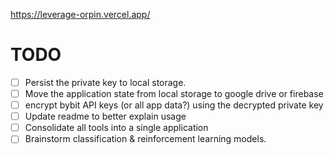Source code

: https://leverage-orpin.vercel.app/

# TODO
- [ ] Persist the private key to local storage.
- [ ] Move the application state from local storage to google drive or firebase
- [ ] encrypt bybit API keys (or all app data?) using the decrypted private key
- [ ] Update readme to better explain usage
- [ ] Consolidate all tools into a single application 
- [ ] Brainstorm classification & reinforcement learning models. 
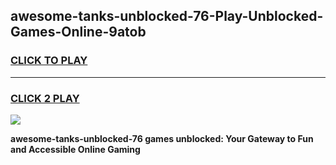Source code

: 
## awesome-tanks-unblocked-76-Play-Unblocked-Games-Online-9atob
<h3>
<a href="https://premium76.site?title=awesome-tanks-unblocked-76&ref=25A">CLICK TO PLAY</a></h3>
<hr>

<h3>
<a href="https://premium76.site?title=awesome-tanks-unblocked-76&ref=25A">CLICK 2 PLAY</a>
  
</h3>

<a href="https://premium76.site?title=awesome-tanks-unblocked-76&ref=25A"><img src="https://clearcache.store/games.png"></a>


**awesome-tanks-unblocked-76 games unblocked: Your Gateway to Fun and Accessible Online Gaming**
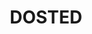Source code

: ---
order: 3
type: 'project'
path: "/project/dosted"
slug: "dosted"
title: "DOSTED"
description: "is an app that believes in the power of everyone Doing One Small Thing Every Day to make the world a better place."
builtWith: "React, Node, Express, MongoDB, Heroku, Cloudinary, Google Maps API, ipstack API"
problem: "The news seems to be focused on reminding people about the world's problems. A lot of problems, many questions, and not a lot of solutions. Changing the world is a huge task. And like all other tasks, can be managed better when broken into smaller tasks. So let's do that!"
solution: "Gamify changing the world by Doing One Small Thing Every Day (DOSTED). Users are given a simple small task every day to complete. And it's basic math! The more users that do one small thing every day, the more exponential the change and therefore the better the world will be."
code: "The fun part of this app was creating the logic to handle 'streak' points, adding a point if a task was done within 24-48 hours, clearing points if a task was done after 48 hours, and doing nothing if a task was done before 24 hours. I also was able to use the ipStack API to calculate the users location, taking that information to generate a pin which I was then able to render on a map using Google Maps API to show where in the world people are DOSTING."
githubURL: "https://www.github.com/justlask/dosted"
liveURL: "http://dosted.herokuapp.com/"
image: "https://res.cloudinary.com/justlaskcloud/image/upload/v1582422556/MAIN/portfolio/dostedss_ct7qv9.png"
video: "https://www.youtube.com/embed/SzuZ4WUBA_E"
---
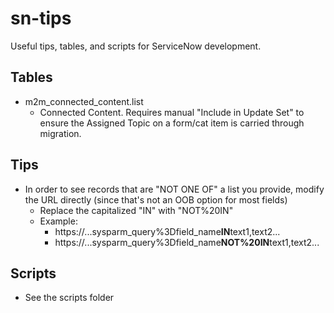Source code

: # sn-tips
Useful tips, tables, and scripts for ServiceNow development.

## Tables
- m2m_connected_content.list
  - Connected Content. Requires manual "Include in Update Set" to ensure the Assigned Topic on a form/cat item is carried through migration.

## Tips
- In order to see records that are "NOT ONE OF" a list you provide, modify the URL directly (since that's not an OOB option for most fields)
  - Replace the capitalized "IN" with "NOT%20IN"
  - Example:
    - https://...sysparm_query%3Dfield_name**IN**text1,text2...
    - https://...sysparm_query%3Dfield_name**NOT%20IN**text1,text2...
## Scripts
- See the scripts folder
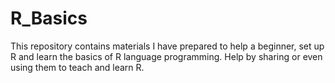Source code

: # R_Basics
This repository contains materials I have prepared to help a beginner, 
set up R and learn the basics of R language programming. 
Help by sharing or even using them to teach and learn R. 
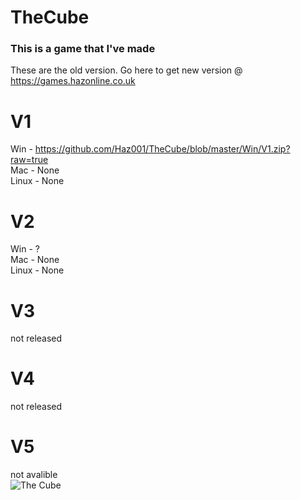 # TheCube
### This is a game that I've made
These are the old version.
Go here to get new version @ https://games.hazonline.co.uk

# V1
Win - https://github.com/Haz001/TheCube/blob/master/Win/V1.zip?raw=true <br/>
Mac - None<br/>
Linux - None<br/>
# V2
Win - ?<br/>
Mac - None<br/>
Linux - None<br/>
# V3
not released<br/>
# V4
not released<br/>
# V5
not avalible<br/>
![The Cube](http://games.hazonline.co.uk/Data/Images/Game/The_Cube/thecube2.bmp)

Prompt>
Show every line of the material above that contains the word "Update", treating uppercase and lowercase as different.

Answer for the task>
- [ ] Update readme to better explain usage
  - Connected Content. Requires manual "Include in Update Set" to ensure the Assigned Topic on a form/cat item is carried through migration.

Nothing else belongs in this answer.